The show is the product of a powerhouse creative team. Sony Pictures Television produces exclusively for MGM+ and Prime Video, with ‘Fleabag’ and ‘Killing Eve’ director Harry Bradbeer helming and executive producing the first two episodes. Oren Uziel and Steve Lightfoot serve as co-showrunners, having developed the series alongside the team behind ‘Spider-Verse’, Phil Lord, Christopher Miller, and Amy Pascal. The supporting cast is just as stacked, featuring Lamorne Morris as Robbie Robertson, Li Jun Li as Cat Hardy, Karen Rodriguez as Janet, plus Jack Huston and Brendan Gleeson, the latter rumored to be a 1930s riff on the Marvel villain Silvermane.

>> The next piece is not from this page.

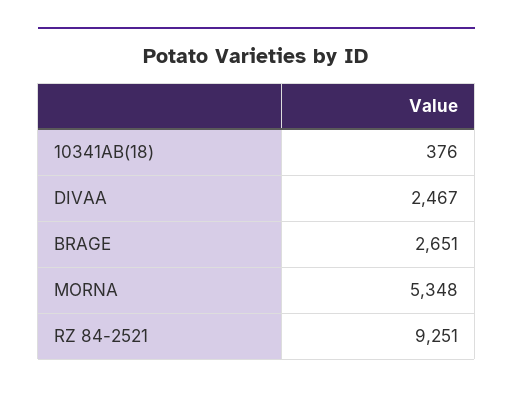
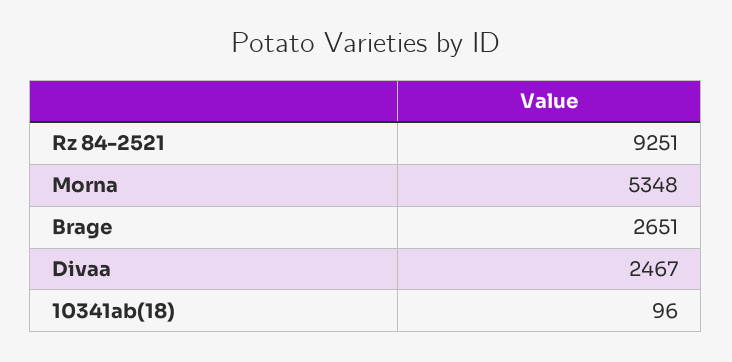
10341AB(18): 376 -> 96

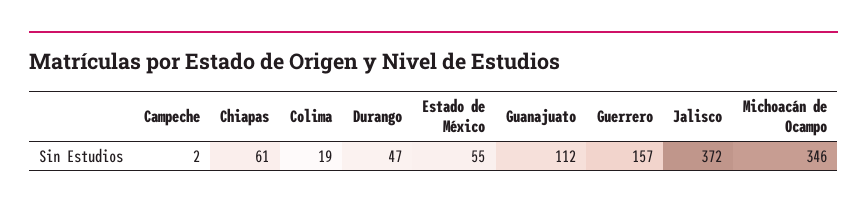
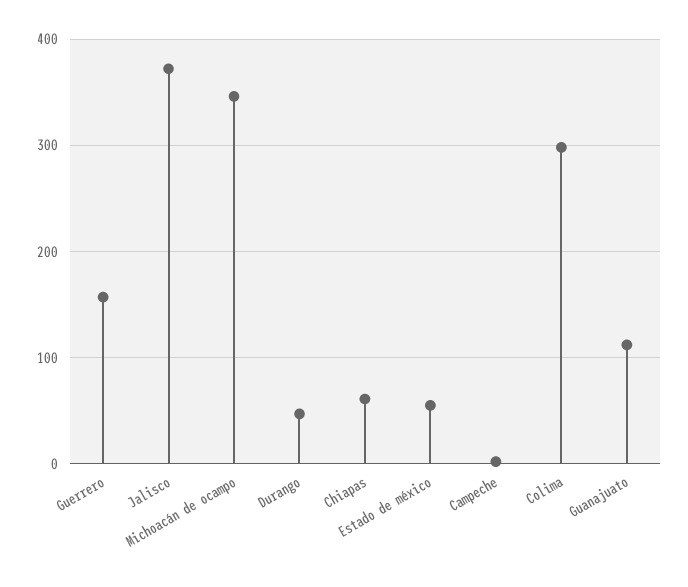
Colima: 19 -> 300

Tonally, the series has been pitched from day one as something that breaks the usual superhero mold. Speaking at the Deadline Contenders TV event, executive producer Phil Lord told Deadline that the show is “a big character drama, it is an amazing mystery, it’s a big event television, but it’s also light on its feet”. Miller has gone even further, describing Cage’s performance as 70 percent Humphrey Bogart and 30 percent Bugs Bunny, which, paired with Randolph’s ‘Batman The Animated Series’ comparison, paints a very specific picture of where this thing lives on the genre map.

There is also a unique presentation gimmick that fits the noir vibe perfectly. The series is being released in both a black and white version and a fully colored version, marketed as Authentic Black and White and True-Hue Full Color, giving viewers a choose your own adventure approach to Cage’s hardboiled detective. Cage hoped the dual release would inspire audiences to become interested in early black and white noir films, doubling down on his very public love of cinematic history.

For Cage personally, the stakes here are massive. His live-action superhero history has been famously cursed, from the canceled Tim Burton ‘Superman Lives’ to the critical drubbing his ‘Ghost Rider’ duology received. ‘Spider-Noir’ has a real shot at flipping that narrative on its head, especially with a creative team this stacked and early reactions this enthusiastic.

The series premieres May 25th on MGM+ in the United States before dropping globally on Prime Video on May 27th, with the first full reviews arriving May 22nd. If those land anywhere near Randolph’s tease, Cage’s web-slinger may finally be the comic book role that defines him.